5.1. Using the toMap() Collector
As we’ve mentioned earlier, we can pass a valueMapper function to the toMap() method as the second parameter, allowing us to map the objects in the input Stream to different values:
Map<String, String> result = Stream.of(PARIS, BERLIN, TOKYO)
.collect(Collectors.toMap(City::getCountry, City::getName));
Map<String, String> expected = Map.of(
"France", "Paris",
"Germany", "Berlin",
"Japan", "Tokyo"
);
assertEquals(expected, result);In this example, we use the method referenceCity::getName as the valueMapper parameter, mapping a City to its name.
However, toMap() encounters issues when the mapped values contain null:
assertThrows(NullPointerException.class, () -> Stream.of(PARIS, FRANCE_NULL)
.collect(Collectors.toMap(City::getCountry, City::getName)));As we can see, if the mapped values contain a null, toMap() throws a NullPointerException.
5.2. Using the groupingBy() Collector
Unlike toMap(), groupingBy() doesn’t directly support a valueMapper function as its parameter. However, we can supply another Collector as the second parameter to groupingBy(), allowing us to perform downstream reduction operations. For example, we can use the mapping() Collector to map grouped City instances to their names:
Map<String, List<String>> result = Stream.of(PARIS, BERLIN, TOKYO)
.collect(Collectors.groupingBy(City::getCountry, mapping(City::getName, toList())));
Map<String, List<String>> expected = Map.of(
"France", List.of("Paris"),
"Germany", List.of("Berlin"),
"Japan", List.of("Tokyo")
);
assertEquals(expected, result);Furthermore, the combination of groupingBy() and mapping() can seamlessly handle null values:
Map<String, List<String>> resultWithNull = Stream.of(PARIS, BERLIN, TOKYO, FRANCE_NULL)
.collect(Collectors.groupingBy(City::getCountry, mapping(City::getName, toList())));
Map<String, List<String>> expectedWithNull = Map.of(
"France", newArrayList("Paris", null),
"Germany", newArrayList("Berlin"),
"Japan", List.of("Tokyo")
);
assertEquals(expectedWithNull, resultWithNull);6. Conclusion
As we’ve seen in this article, Collectors.toMap() and Collectors.groupingBy() are powerful Collectors, each serving distinct purposes.

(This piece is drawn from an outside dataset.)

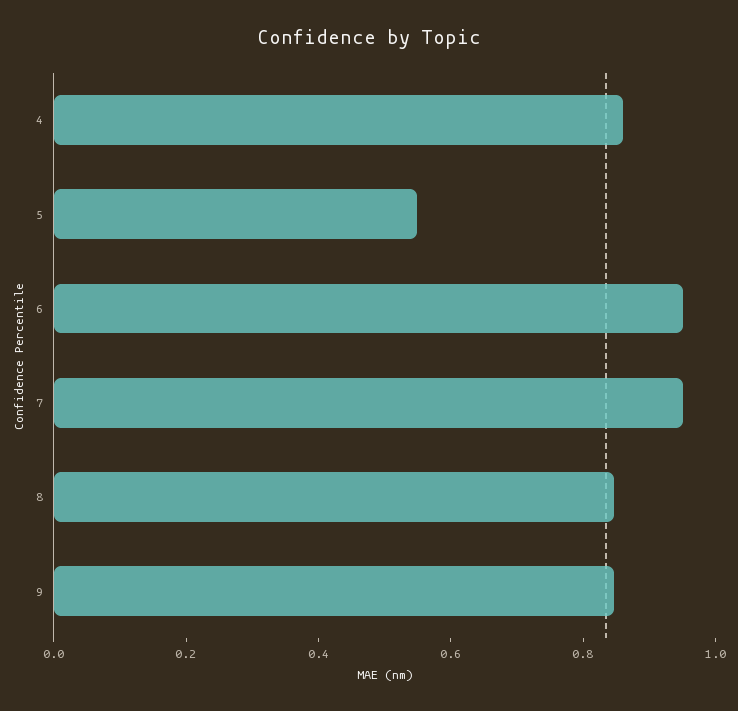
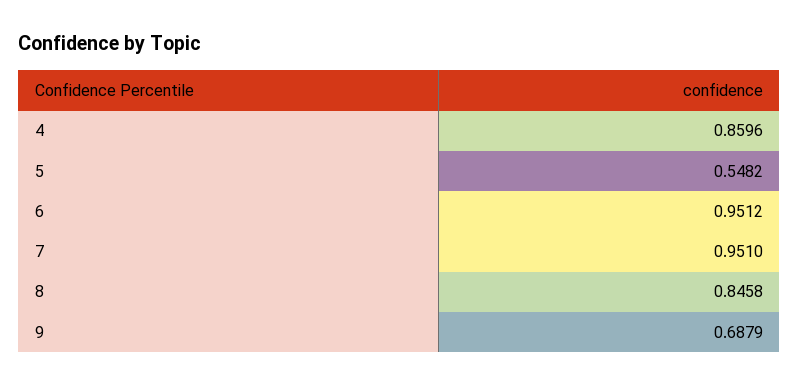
9: 0.85 -> 0.6879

toMap() is suitable for transforming a Stream into a Map directly, while groupingBy() is good at categorizing Stream elements into groups based on certain criteria.
Additionally, toMap() works although the keyMapper function returns null. But, groupingBy() throws a NullPointerException if the classifier function returns null.
Since toMap() supports a valueMapper parameter, it’s pretty convenient to map values to a desired type. However, it’s important to note that if the valueMapper function returns null, toMap() throws a NullPointerException. In contrast, groupingBy() relies on other Collectors to map the Stream elements to a different type, and it effectively handles null values.
By understanding their differences and use cases, we can effectively use these Collectors in our Java applications to manipulate and process data streams.